# [What to produce]
Reproduce every line of text in the material below without alteration, and omit the pictures from your answer.

# [Material for this task]
################
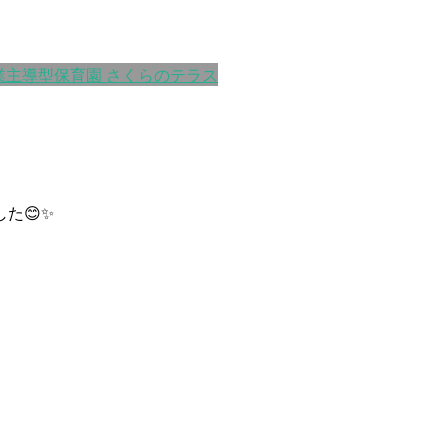
業主導型保育園 さくらのテラス
た😊✨
♬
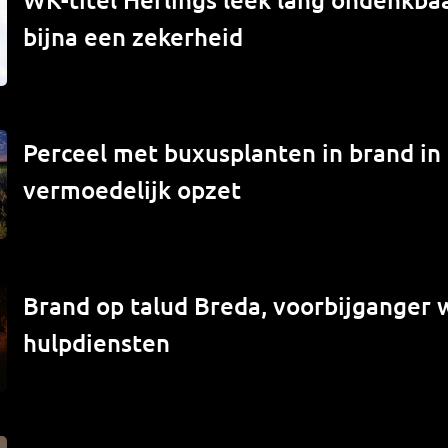
bijna een zekerheid
Perceel met buxusplanten in brand in
vermoedelijk opzet
Brand op talud Breda, voorbijganger
hulpdiensten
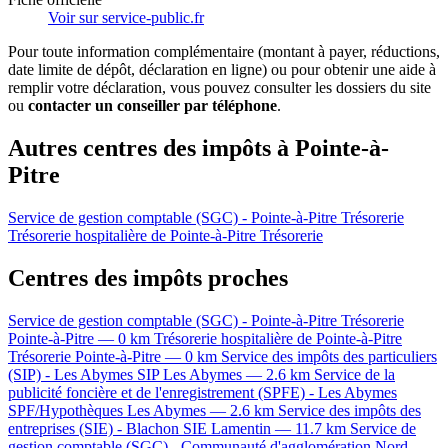
Voir sur service-public.fr
Pour toute information complémentaire (montant à payer, réductions,
date limite de dépôt, déclaration en ligne) ou pour obtenir une aide à
remplir votre déclaration, vous pouvez consulter les dossiers du site
ou
contacter un conseiller par téléphone
.
Autres centres des impôts à Pointe-à-
Pitre
Service de gestion comptable (SGC) - Pointe-à-Pitre
Trésorerie
Trésorerie hospitalière de Pointe-à-Pitre
Trésorerie
Centres des impôts proches
Service de gestion comptable (SGC) - Pointe-à-Pitre
Trésorerie
Pointe-à-Pitre — 0 km
Trésorerie hospitalière de Pointe-à-Pitre
Trésorerie
Pointe-à-Pitre — 0 km
Service des impôts des particuliers
(SIP) - Les Abymes
SIP
Les Abymes — 2.6 km
Service de la
publicité foncière et de l'enregistrement (SPFE) - Les Abymes
SPF/Hypothèques
Les Abymes — 2.6 km
Service des impôts des
entreprises (SIE) - Blachon
SIE
Lamentin — 11.7 km
Service de
gestion comptable (SGC) - Communauté d'agglomération Nord-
################
# [Output]
業主導型保育園 さくらのテラス
た😊✨
♬
bijna een zekerheid
Perceel met buxusplanten in brand in
vermoedelijk opzet
Brand op talud Breda, voorbijganger
hulpdiensten
Voir sur service-public.fr
Pour toute information complémentaire (montant à payer, réductions,
date limite de dépôt, déclaration en ligne) ou pour obtenir une aide à
remplir votre déclaration, vous pouvez consulter les dossiers du site
ou
contacter un conseiller par téléphone
.
Autres centres des impôts à Pointe-à-
Pitre
Service de gestion comptable (SGC) - Pointe-à-Pitre
Trésorerie
Trésorerie hospitalière de Pointe-à-Pitre
Trésorerie
Centres des impôts proches
Service de gestion comptable (SGC) - Pointe-à-Pitre
Trésorerie
Pointe-à-Pitre — 0 km
Trésorerie hospitalière de Pointe-à-Pitre
Trésorerie
Pointe-à-Pitre — 0 km
Service des impôts des particuliers
(SIP) - Les Abymes
SIP
Les Abymes — 2.6 km
Service de la
publicité foncière et de l'enregistrement (SPFE) - Les Abymes
SPF/Hypothèques
Les Abymes — 2.6 km
Service des impôts des
entreprises (SIE) - Blachon
SIE
Lamentin — 11.7 km
Service de
gestion comptable (SGC) - Communauté d'agglomération Nord-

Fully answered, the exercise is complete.